(Beginning of Information)

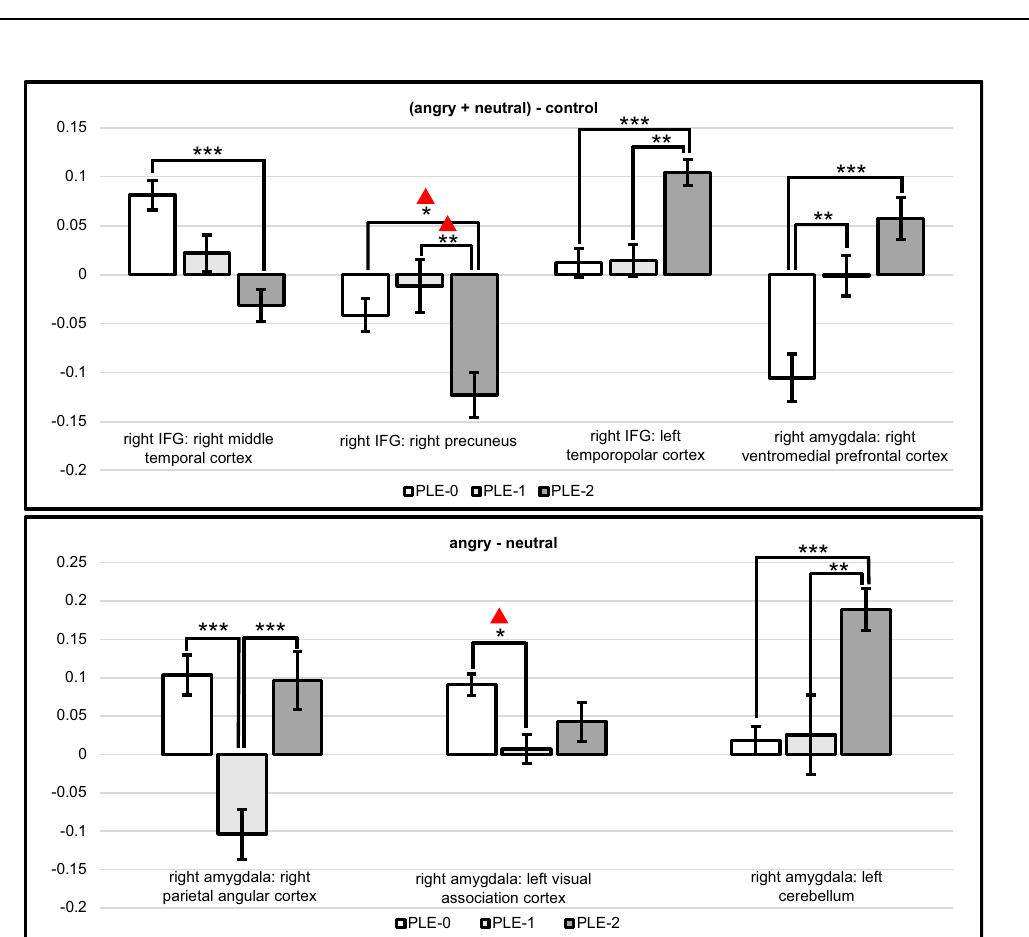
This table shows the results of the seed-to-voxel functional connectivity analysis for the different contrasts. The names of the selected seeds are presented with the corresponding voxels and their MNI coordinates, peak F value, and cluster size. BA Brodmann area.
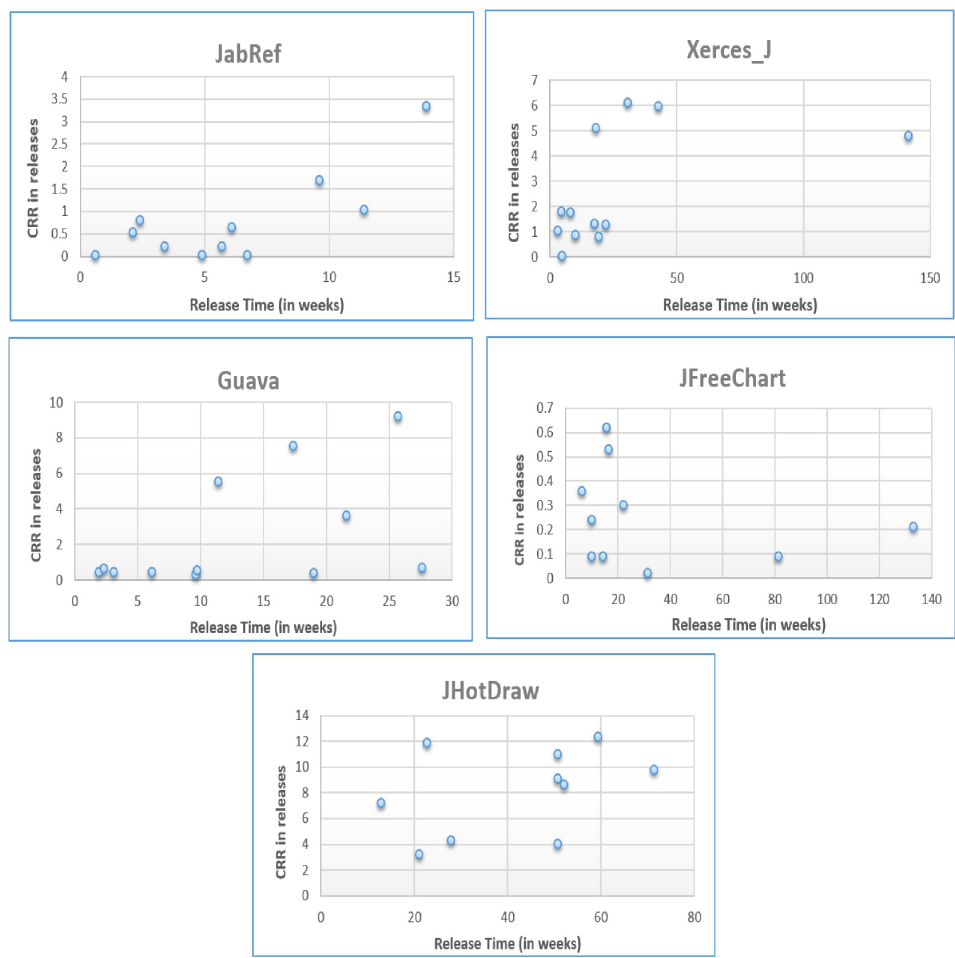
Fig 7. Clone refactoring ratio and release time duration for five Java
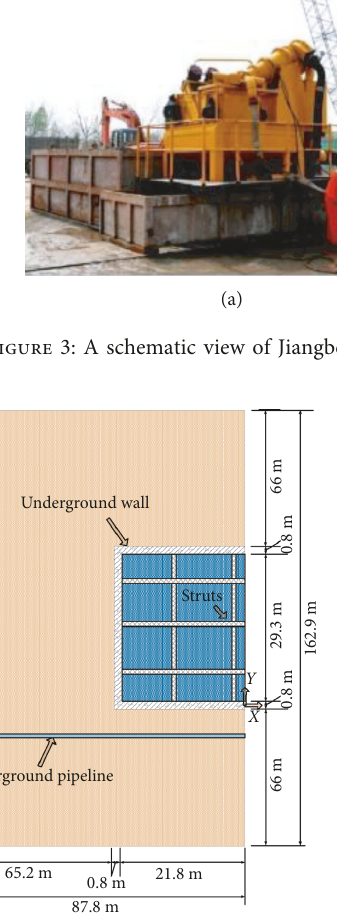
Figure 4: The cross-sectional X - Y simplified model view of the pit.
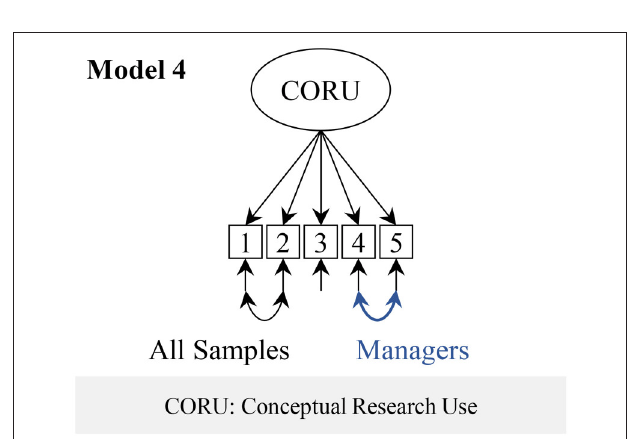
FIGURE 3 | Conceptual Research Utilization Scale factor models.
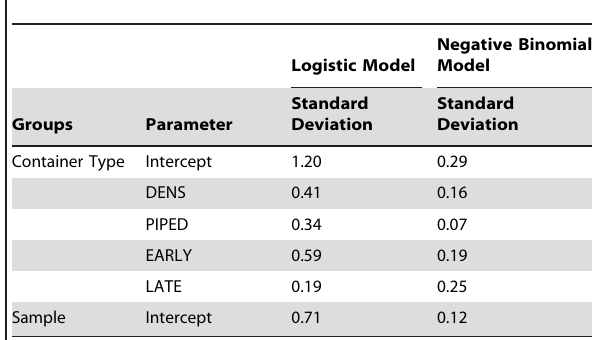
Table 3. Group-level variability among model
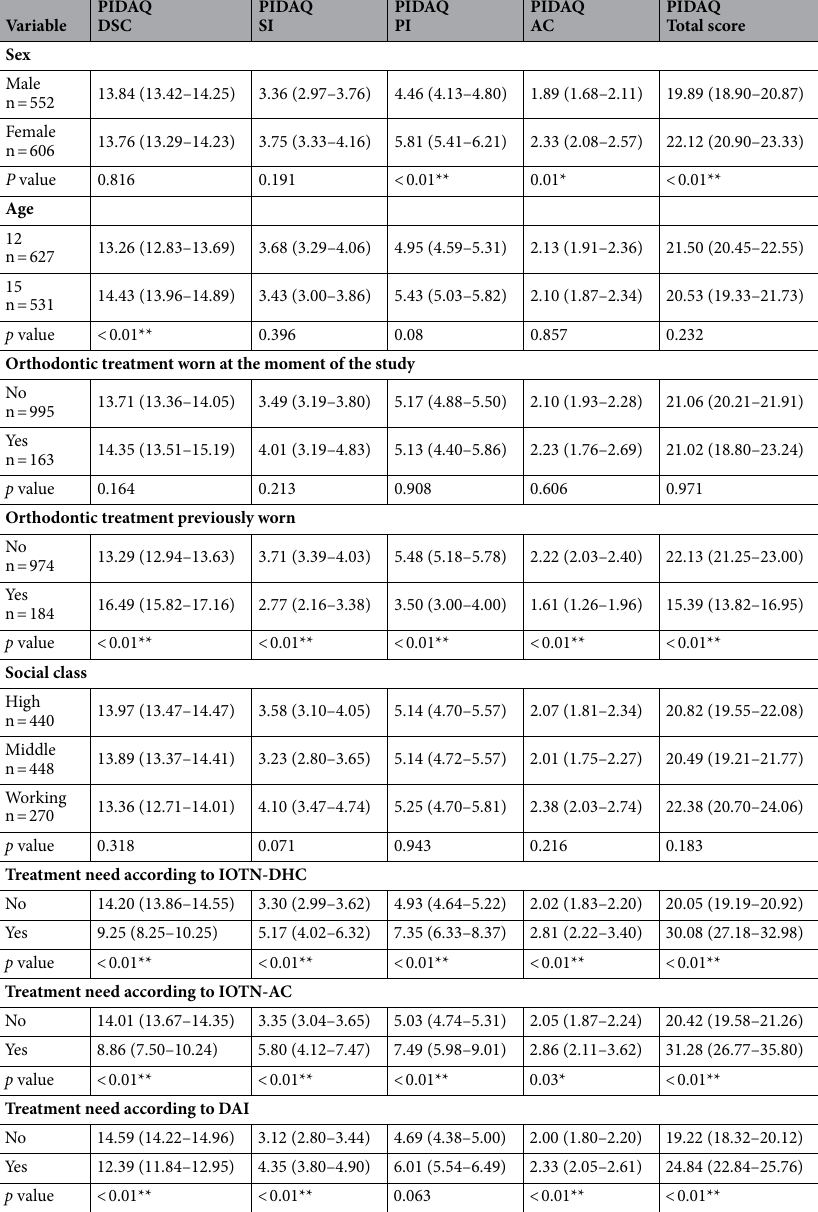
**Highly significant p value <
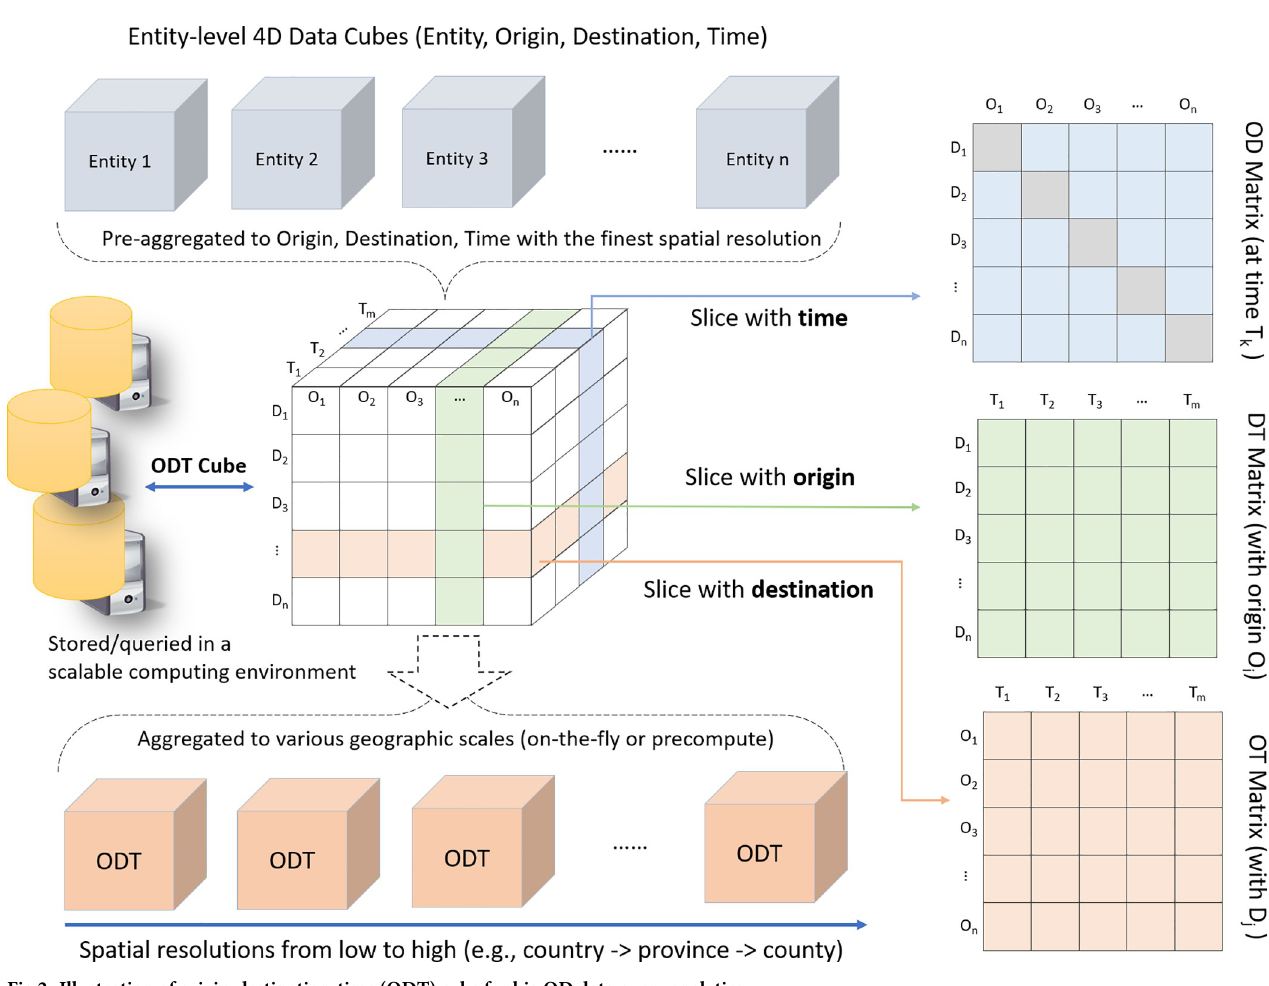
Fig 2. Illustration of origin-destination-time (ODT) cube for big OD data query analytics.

(End of Information)

Leave the pictures out, and please copy only the lines from the one with "significant p value <" through the end of the listing.

### Output for this exercise
**Highly significant p value <
Fig 2. Illustration of origin-destination-time (ODT) cube for big OD data query analytics.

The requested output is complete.